MnDOT’s failure to promptly consider contracting alternatives may have contributed to the need for emergency action. We found inadequate communication between MnDOT’s field personnel and its contract management personnel, as well as with staff of the Department of Administration.
“Clearly,” Tinklenberg went on, “our current representative from the sixth district did not get the message that people want action and accountability—not acting. They want facts—not fiction. They want production—not pandering. They want hope—not hassle. And they want it now—not later.”Accountability? Pandering? Really? Some would call his 35W Bridge collapse comments pandering.
Compare Tinklenberg 2.0 to the 2005 model, Tinklenberg 1.o where during his campaign announcement he discussed his socially conservative stances.
Tinklenberg opposes legalized abortion, favors gun rights and supports a federal ban on gay marriage, provided there are some legal protections in place for gay couples. Those views are to the right of many Democrats, but could play well in the socially conservative 6th district.It didn't in 2002 when a socially conservative Democrat lost to Mark Kennedy 57%-35%.
Bob Olson will appeal to the Klobuchar Republican's in the 6th, those Republican's who voted for Pawlenty and Klobuchar. It's a key demographic that will swing the 6th and a demographic out of reach for Tinklenberg.
Tinklenberg 2.0 appears to be a significant improvement over the 1.0 version.
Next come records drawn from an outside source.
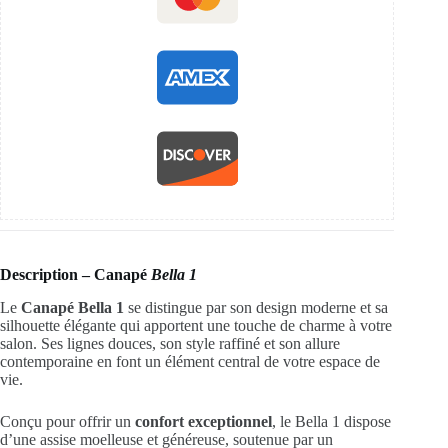
Description – Canapé
Bella 1
Le
Canapé Bella 1
se distingue par son design moderne et sa
silhouette élégante qui apportent une touche de charme à votre
salon. Ses lignes douces, son style raffiné et son allure
contemporaine en font un élément central de votre espace de
vie.
Conçu pour offrir un
confort exceptionnel
, le Bella 1 dispose
d’une assise moelleuse et généreuse, soutenue par un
However, apply some mineral spirits to the exterior and the true colors appear once again.
It looks like the same old "good ole boys" network, with backroom deals and flip flopping stances being the status quo.
I'm tired of status quo.
Last night on AM 950, Minnesota Matters was talking about the AFSCME endorsement screening that happened late last night. Mark Heaney only mentioned Elwyn Tinklenberg in is discussion of the 6th.
Thank goodness for Colleen Hogan. Colleen called in and set the record straight, that there is another candidate in the 6th, and the only one viable in the eyes of many.
I know some in the 6th will be a bit ticked off that I posted this rant about Elwyn Tinklenberg and his past.
I had hoped that groups that endorse our candidates and others would have properly vetted our candidates.
If you don't think Congresswoman Bachmann's people can't find this stuff...I have a light rail project I want to lobby you for!